Try it:
I'd like the line containing "personalización y marketing." and each line that follows, through the last line of the material, set down exactly as they are, and no others.
━━ Supplied records ━━
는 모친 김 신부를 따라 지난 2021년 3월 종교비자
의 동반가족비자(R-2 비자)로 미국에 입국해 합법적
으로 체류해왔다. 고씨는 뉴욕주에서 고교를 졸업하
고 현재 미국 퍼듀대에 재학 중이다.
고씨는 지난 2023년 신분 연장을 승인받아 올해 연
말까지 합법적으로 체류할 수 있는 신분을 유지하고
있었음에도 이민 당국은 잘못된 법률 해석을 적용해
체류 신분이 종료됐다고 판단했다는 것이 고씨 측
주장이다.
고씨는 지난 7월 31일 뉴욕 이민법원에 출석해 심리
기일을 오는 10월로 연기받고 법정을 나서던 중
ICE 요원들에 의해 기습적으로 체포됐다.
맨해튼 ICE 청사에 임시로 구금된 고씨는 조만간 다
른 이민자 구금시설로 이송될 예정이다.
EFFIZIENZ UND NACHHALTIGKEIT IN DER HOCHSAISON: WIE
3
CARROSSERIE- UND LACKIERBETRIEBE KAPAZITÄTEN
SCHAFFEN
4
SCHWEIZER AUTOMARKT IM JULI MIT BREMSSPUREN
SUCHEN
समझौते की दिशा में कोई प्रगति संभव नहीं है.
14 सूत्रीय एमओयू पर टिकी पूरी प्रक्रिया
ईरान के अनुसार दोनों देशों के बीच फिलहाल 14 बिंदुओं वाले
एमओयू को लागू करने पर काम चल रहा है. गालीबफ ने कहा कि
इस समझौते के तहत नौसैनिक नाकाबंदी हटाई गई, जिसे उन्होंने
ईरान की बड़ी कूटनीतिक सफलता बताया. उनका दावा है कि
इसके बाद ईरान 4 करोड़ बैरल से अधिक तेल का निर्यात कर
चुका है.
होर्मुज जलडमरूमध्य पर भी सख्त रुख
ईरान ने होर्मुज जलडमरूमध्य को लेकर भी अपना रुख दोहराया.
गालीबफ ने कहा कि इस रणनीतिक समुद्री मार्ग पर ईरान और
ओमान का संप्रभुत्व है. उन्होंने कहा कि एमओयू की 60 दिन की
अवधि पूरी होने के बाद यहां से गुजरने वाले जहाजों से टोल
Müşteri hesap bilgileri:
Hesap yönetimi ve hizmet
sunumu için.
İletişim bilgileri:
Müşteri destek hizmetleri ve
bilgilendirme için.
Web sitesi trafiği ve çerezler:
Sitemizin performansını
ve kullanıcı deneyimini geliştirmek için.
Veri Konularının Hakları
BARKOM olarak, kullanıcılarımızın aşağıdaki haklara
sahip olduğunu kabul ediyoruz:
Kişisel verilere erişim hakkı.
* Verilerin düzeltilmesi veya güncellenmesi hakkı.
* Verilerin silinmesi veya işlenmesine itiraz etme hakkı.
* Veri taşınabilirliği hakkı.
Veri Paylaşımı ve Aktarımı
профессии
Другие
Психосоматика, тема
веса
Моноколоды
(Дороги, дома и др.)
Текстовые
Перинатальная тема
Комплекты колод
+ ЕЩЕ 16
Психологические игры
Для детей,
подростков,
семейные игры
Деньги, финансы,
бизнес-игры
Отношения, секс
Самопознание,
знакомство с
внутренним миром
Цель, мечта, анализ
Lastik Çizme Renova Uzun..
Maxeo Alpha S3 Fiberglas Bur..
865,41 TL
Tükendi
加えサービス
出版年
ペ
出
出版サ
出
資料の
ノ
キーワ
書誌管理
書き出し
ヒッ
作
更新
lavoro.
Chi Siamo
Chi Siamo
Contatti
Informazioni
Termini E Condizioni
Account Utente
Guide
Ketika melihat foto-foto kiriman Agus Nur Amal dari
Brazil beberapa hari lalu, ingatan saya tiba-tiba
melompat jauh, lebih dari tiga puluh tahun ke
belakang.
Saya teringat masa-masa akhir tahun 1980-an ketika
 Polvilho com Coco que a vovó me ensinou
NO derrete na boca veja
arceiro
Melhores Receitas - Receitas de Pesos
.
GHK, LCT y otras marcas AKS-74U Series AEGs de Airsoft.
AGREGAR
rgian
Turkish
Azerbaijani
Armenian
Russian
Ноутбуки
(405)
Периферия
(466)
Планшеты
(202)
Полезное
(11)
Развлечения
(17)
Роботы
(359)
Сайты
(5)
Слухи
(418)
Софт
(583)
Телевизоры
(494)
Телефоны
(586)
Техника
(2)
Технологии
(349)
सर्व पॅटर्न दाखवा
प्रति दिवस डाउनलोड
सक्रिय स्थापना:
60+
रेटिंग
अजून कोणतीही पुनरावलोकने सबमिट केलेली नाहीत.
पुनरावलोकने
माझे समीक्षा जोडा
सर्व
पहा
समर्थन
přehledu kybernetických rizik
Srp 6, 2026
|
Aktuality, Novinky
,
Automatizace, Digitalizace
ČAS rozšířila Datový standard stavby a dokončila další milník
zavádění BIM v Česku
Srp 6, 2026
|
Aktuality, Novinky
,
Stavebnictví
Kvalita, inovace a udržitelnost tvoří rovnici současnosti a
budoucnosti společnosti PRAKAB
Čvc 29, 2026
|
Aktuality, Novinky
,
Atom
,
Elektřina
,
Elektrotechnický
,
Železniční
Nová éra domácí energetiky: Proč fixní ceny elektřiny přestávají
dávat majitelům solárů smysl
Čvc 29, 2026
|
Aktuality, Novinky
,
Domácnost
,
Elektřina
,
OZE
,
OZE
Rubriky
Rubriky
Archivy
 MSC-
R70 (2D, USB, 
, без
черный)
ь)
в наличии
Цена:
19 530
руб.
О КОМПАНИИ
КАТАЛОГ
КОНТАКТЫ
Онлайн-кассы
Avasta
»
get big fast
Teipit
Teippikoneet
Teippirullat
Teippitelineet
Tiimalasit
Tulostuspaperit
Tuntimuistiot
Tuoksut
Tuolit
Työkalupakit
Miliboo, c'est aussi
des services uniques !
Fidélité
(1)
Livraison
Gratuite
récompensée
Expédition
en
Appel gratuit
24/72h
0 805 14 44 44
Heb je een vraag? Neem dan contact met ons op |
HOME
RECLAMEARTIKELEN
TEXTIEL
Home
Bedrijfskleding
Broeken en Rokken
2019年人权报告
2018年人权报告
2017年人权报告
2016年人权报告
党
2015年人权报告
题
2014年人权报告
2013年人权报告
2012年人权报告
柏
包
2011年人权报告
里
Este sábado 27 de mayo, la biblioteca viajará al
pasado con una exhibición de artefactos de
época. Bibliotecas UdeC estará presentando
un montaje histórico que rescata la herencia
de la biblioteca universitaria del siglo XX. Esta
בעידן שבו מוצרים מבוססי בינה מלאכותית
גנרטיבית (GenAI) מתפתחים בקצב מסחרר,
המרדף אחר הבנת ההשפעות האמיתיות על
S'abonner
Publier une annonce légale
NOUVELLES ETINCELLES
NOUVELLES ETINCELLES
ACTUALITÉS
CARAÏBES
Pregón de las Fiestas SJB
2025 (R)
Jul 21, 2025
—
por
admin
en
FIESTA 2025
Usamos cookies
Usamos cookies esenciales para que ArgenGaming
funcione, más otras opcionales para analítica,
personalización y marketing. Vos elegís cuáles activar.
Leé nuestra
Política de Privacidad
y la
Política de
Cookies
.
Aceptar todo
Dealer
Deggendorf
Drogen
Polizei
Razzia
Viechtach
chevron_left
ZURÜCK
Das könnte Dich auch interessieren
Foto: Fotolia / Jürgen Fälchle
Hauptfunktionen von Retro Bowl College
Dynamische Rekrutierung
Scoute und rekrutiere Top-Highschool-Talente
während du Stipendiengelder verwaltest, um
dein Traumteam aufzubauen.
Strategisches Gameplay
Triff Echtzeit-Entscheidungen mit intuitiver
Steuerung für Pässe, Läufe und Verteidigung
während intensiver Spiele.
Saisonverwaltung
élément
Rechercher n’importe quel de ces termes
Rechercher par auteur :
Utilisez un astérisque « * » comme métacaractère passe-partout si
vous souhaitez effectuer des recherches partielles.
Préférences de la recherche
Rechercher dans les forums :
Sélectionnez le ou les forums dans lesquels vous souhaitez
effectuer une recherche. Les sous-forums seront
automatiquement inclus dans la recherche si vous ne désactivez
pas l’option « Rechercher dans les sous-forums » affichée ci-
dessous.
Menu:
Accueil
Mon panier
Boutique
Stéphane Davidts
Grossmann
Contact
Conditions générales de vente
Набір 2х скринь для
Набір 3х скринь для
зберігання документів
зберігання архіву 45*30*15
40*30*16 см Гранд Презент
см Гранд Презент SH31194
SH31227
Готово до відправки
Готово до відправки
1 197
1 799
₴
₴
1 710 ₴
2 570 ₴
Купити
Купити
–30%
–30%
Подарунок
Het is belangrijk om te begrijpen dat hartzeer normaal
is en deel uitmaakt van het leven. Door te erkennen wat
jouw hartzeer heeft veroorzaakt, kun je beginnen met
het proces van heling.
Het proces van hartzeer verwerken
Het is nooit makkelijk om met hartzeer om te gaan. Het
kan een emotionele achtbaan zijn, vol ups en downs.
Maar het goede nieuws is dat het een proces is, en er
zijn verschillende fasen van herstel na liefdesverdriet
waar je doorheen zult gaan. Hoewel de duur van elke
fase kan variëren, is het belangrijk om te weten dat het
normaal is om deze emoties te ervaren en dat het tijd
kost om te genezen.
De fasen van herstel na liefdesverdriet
━━━
Written answer:
personalización y marketing. Vos elegís cuáles activar.
Leé nuestra
Política de Privacidad
y la
Política de
Cookies
.
Aceptar todo
Dealer
Deggendorf
Drogen
Polizei
Razzia
Viechtach
chevron_left
ZURÜCK
Das könnte Dich auch interessieren
Foto: Fotolia / Jürgen Fälchle
Hauptfunktionen von Retro Bowl College
Dynamische Rekrutierung
Scoute und rekrutiere Top-Highschool-Talente
während du Stipendiengelder verwaltest, um
dein Traumteam aufzubauen.
Strategisches Gameplay
Triff Echtzeit-Entscheidungen mit intuitiver
Steuerung für Pässe, Läufe und Verteidigung
während intensiver Spiele.
Saisonverwaltung
élément
Rechercher n’importe quel de ces termes
Rechercher par auteur :
Utilisez un astérisque « * » comme métacaractère passe-partout si
vous souhaitez effectuer des recherches partielles.
Préférences de la recherche
Rechercher dans les forums :
Sélectionnez le ou les forums dans lesquels vous souhaitez
effectuer une recherche. Les sous-forums seront
automatiquement inclus dans la recherche si vous ne désactivez
pas l’option « Rechercher dans les sous-forums » affichée ci-
dessous.
Menu:
Accueil
Mon panier
Boutique
Stéphane Davidts
Grossmann
Contact
Conditions générales de vente
Набір 2х скринь для
Набір 3х скринь для
зберігання документів
зберігання архіву 45*30*15
40*30*16 см Гранд Презент
см Гранд Презент SH31194
SH31227
Готово до відправки
Готово до відправки
1 197
1 799
₴
₴
1 710 ₴
2 570 ₴
Купити
Купити
–30%
–30%
Подарунок
Het is belangrijk om te begrijpen dat hartzeer normaal
is en deel uitmaakt van het leven. Door te erkennen wat
jouw hartzeer heeft veroorzaakt, kun je beginnen met
het proces van heling.
Het proces van hartzeer verwerken
Het is nooit makkelijk om met hartzeer om te gaan. Het
kan een emotionele achtbaan zijn, vol ups en downs.
Maar het goede nieuws is dat het een proces is, en er
zijn verschillende fasen van herstel na liefdesverdriet
waar je doorheen zult gaan. Hoewel de duur van elke
fase kan variëren, is het belangrijk om te weten dat het
normaal is om deze emoties te ervaren en dat het tijd
kost om te genezen.
De fasen van herstel na liefdesverdriet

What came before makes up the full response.